The creative juices are flowing over at the San Francisco Municipal Transportation Agency (SFMTA), fueled in part by the long-delayed approval of the bicycle plan after years of litigation and by the determined efforts of influential bicycle advocates who cast a jealous eye at some of the unusual traffic experiments happening in Europe. Prepare yourself for some weird bike lane configurations coming to your neighborhood soon.
8th Street in South of Market has a sorry history of pedestrian injuries, particularly around the intersection of 8th and Howard Streets, with its abundance of senior and low income residents in constant conflict with thousands of cars racing to the freeway entrances a couple blocks to the south.

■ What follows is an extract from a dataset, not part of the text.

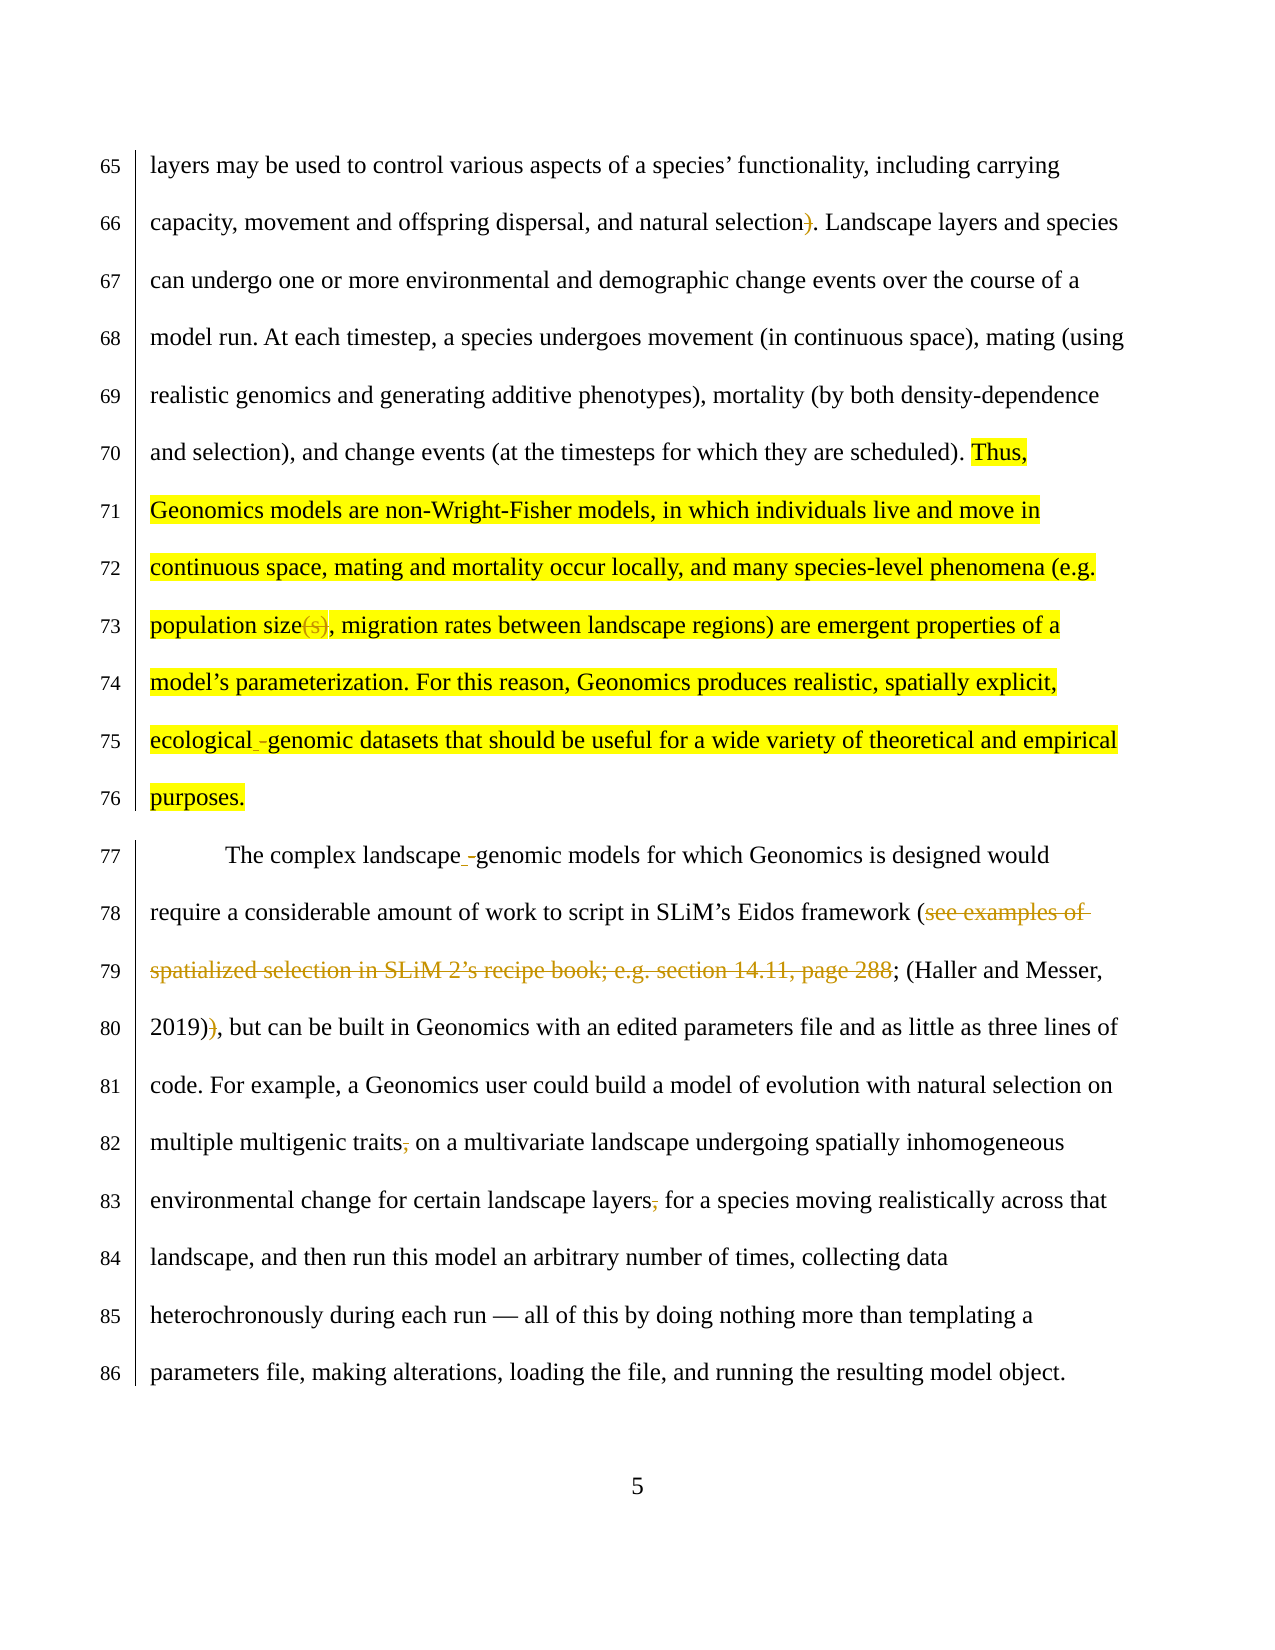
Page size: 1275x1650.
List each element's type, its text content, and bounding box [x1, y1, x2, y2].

text The complex landscapegenomic models for which Geonomics is designed would require a considerable amount of work to script in SLiM’s Eidos framework (; (Haller and Messer, 2019), but can be built in Geonomics with an edited parameters file and as little as three lines of code. For example, a Geonomics user could build a model of evolution with natural selection on multiple multigenic traits on a multivariate landscape undergoing spatially inhomogeneous environmental change for certain landscape layers for a species moving realistically across that landscape, and then run this model an arbitrary number of times, collecting data heterochronously during each run — all of this by doing nothing more than templating a parameters file, making alterations, loading the file, and running the resulting model object. [150, 840, 1125, 1386]
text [150, 150, 1125, 811]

The street has been singled out by the city’s ENTRIPS program, a multi-agency effort tasked with developing traffic mitigations throughout the growing Eastern Neighborhoods. A variety of protected bike lane proposals have been generated and await environmental review.

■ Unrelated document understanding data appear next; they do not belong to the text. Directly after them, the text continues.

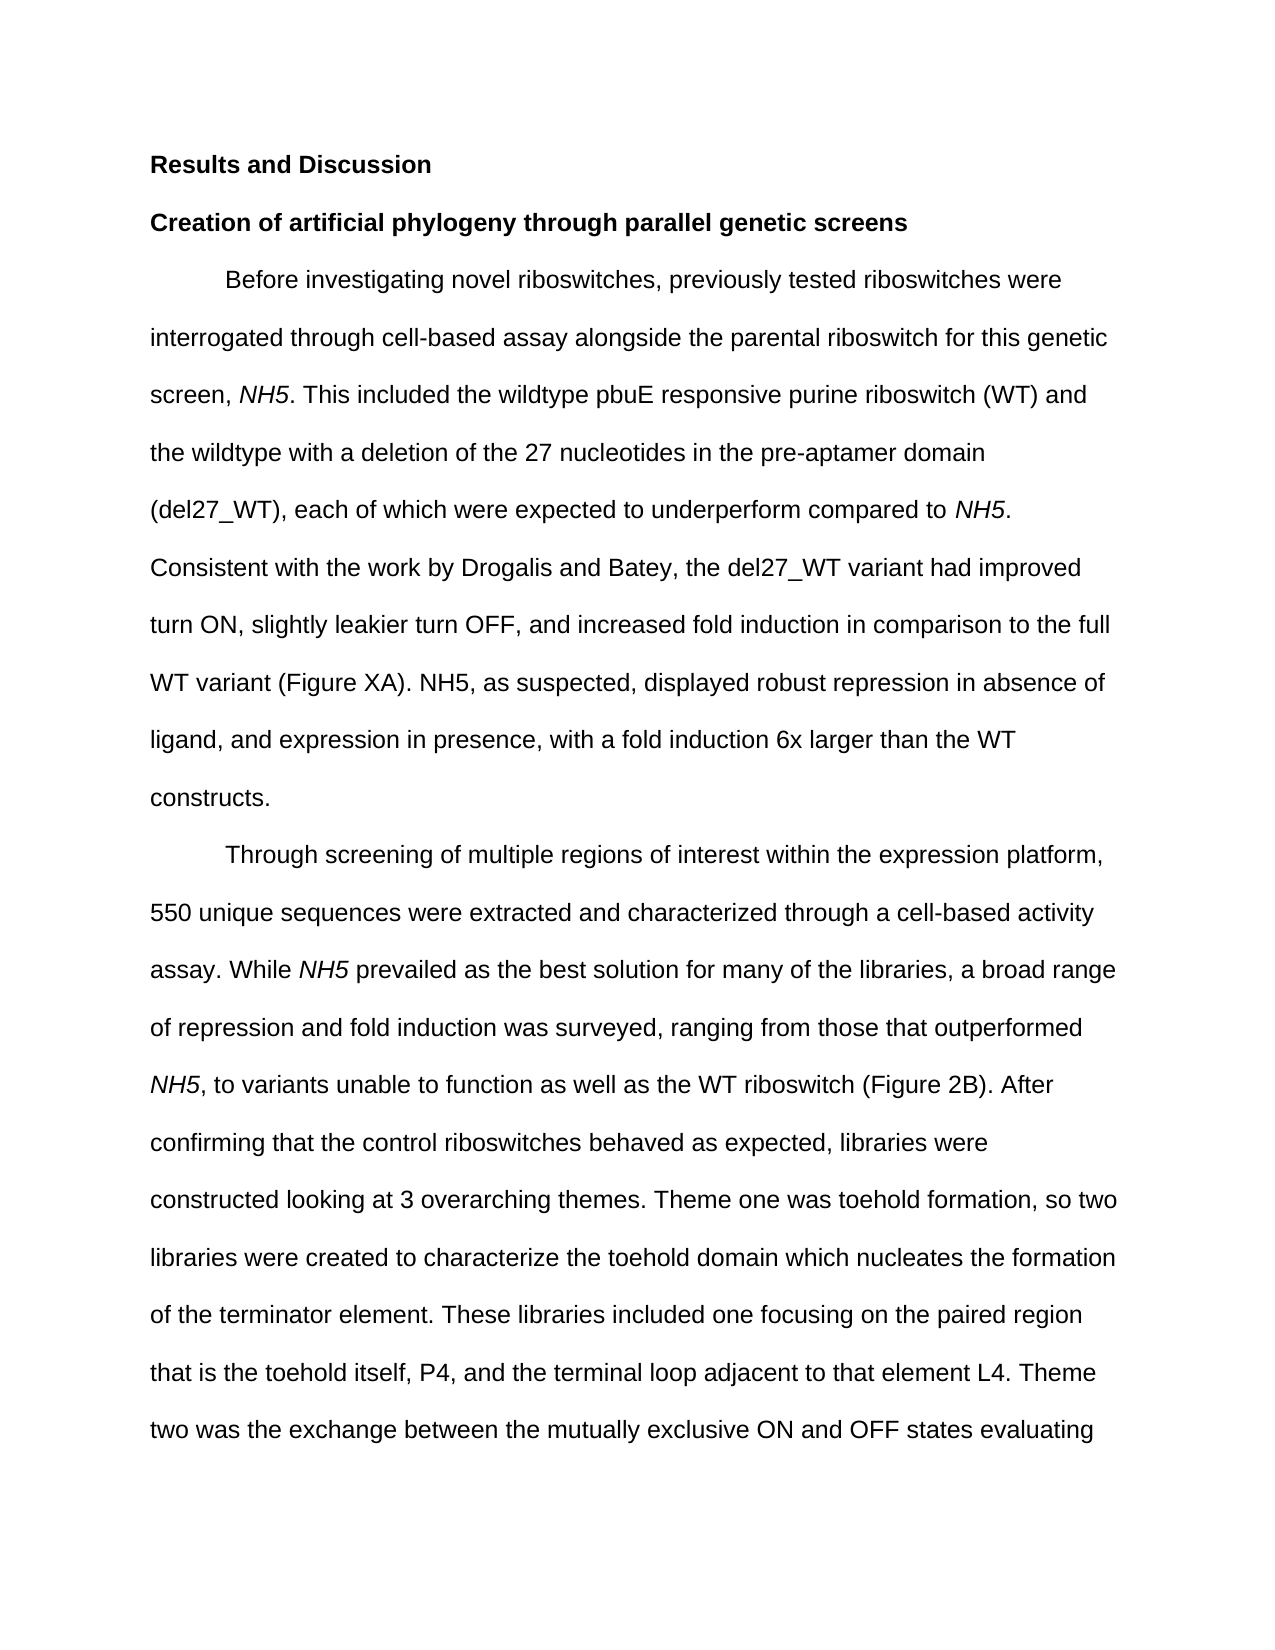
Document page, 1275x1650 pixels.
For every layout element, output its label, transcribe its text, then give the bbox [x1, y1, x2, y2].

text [150, 840, 1125, 1444]
text Results and Discussion [150, 150, 1125, 179]
text Before investigating novel riboswitches, previously tested riboswitches were interrogated through cell-based assay alongside the parental riboswitch for this genetic screen, NH5. This included the wildtype pbuE responsive purine riboswitch (WT) and the wildtype with a deletion of the 27 nucleotides in the pre-aptamer domain (del27_WT), each of which were expected to underperform compared to NH5. Consistent with the work by Drogalis and Batey, the del27_WT variant had improved turn ON, slightly leakier turn OFF, and increased fold induction in comparison to the full WT variant (Figure XA). NH5, as suspected, displayed robust repression in absence of ligand, and expression in presence, with a fold induction 6x larger than the WT constructs. [150, 265, 1125, 811]
text Creation of artificial phylogeny through parallel genetic screens [150, 207, 1125, 236]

In the meantime, the SFMTA has initiated some half steps in conjunction with the routine re-paving of the street. If you haven’t been there, it’s worth checking out.
Ultimately, the street needs mid-block crossings and some physical barriers. But until then, the freshly paved street has been reconfigured with wider bike lanes, a mysterious “safe zone” between the bikes and cars and three lanes of traffic. Drivers appear to be totally befuddled.
The 19 Polk bus stops at every corner between Market and Harrison Streets and most drivers are loath to pull all the way across this new maze of painted lines. As the bus barrels down the middle of the bike lane, cars dutifully fall in line behind it.
When drivers make a right turn onto the street from Mission or Folsom Streets, many find themselves in the midst of this confusing jumble of lines and either continue on in this off-limit area or slow down multiple lanes trying to fight their way into the designated traffic lanes. During a half hour of observation, numerous scofflaws blatantly disregarded the whole system and adopted this new safety zone as their own private dedicated HOV lane.
The SFMTA’s heart is in the right place but 8th Street is either going to need some better signage and stricter enforcement or some simpler re-striping.
Jim Meko, chair
SoMa Leadership Council
5 responses to “Wait til you see what the SFMTA just did to 8th Street”
Totally confusing…oh and by the way was the public consulted???
I’ve riden them several times and they are great. Its also nicer when you get out of your car b/c there’s a buffer between you and traffic. I like the safe zone between the bike lane and traffic too. Just a little space between me and cars is always nice.
Its a new configuration and it will take time for folks to get used to, including Muni. Give it time.
The bike improvements to 8th Street are very helpful. Thank you! Too bad the configuration could not continue south to round-about. That said, I still think we missed the boat by not doing what was done in Manhattan on 8th and 9th Avenues. There the bike lanes were placed between the curb and car parking spaces, thus protecting the bikers from traffic and double parked trucks and busses. This configuration would have worked quite well on 8th and Folsom Streets.
A great step on the way to a “parking buffered” protected bike lane, one with an actual physical barrier such as a curb. Not perfect, but better. Thanks SFMTA.
These bike lanes are a confusing convoluted mess. Have you seen how they have added traffic congestion to this street. This is a major traffic artery and there are rarely any bicyclists in the new lanes. Politicians grovel in front of the Bike coalition for acceptance and screw up the rest of the streets without proper research and planning. Shame of you pandering politicians in City Hall for creating this mess.